Answer: The median threshold is about 173K and the core of the distribution sits between 100K–400K, which is a reasonable range for stoploss provisions. However, the histogram shows a large spike near 0 (about 775 records) that is clearly not valid. These were researched and exclusion rules were added to improve capture. The distribution also shows distinct round-number clusters at common contracted amounts (100K, 150K, 200K, 250K, 400K, 500K), which is expected. The max value (274B) is a parsing error (a concatenated list of revenue codes) and is excluded from the histogram.
1b. How are percentage reimbursements distributed?

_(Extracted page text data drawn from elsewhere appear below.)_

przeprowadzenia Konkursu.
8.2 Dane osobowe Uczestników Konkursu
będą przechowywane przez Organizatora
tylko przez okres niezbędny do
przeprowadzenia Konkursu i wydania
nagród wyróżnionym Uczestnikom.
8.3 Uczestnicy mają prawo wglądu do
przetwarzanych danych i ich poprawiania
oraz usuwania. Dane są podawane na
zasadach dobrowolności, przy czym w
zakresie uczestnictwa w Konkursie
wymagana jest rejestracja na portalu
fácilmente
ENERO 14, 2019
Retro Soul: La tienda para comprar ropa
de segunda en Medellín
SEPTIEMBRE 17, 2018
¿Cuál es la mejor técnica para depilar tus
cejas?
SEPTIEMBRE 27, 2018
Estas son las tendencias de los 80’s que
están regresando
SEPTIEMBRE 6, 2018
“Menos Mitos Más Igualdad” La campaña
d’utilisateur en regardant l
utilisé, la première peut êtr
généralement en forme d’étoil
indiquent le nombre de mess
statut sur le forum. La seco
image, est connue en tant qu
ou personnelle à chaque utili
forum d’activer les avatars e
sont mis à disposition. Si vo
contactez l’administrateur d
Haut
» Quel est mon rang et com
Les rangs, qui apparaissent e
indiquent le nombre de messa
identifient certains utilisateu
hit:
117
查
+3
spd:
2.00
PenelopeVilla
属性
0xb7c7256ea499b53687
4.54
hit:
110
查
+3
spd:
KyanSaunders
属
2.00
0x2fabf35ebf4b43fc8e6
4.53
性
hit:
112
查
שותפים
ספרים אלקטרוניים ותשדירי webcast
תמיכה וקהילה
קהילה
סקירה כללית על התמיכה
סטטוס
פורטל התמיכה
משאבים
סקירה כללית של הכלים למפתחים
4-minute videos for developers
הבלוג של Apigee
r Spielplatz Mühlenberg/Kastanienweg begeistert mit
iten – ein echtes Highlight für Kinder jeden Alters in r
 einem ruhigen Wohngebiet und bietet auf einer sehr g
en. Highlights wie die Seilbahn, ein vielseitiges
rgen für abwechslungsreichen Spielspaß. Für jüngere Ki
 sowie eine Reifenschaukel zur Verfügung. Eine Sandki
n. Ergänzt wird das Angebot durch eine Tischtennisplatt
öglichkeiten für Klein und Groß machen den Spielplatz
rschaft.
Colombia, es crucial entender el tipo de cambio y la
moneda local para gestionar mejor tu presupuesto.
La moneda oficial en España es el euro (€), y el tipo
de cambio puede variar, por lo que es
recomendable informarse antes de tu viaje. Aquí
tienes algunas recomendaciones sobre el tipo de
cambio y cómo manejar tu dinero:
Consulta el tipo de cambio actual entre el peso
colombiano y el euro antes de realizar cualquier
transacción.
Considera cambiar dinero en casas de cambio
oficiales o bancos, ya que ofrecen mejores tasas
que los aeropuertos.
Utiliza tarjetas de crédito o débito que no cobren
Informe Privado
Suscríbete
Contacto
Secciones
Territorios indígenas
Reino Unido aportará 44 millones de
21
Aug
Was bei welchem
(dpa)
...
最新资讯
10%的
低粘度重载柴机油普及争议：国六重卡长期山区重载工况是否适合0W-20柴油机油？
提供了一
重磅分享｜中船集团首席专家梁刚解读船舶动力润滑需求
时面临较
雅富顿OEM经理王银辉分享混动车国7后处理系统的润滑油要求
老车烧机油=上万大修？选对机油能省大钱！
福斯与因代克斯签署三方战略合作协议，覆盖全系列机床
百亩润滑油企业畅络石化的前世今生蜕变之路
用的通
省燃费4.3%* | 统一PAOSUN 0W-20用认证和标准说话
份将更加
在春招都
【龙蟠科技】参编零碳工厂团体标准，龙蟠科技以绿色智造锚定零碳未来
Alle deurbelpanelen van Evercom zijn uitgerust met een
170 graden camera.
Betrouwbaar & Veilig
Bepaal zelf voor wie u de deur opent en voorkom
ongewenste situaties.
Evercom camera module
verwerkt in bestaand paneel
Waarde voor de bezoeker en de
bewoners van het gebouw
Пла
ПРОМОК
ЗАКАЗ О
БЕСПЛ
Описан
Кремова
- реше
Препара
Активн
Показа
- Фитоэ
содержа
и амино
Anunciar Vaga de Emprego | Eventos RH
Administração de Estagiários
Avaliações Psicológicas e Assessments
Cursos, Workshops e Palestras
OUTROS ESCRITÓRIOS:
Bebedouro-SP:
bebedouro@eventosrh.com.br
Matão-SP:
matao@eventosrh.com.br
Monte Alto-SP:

Distribution of percentage_reimbursement across all non-null records.
| count | 8,928 |
| min | 0% |
| p5 | 14% |
| p25 | 30% |
| p50 | 48% |
| p75 | 67% |
| p90 | 100% |
| p95 | 104% |
| p99 | 203% |
| max | 11,876% |

Answer: The core distribution (p5–p75: 14%–67%) looks reasonable for stoploss reimbursement rates. However, values above 100% are clearly wrong. The p99 of 203% and max of 11,876% indicate parsing issues that need to be researched. The p90 landing exactly at 100% suggests a meaningful number of records are right at the boundary.
Question 2: Are percentage reimbursement and dollar threshold correlated?
Scatter plot of percentage_reimbursement vs dollar_threshold to check for correlation between the two fields.

Answer: There is a very faint inverse relationship, but this should be reassessed once data quality improves.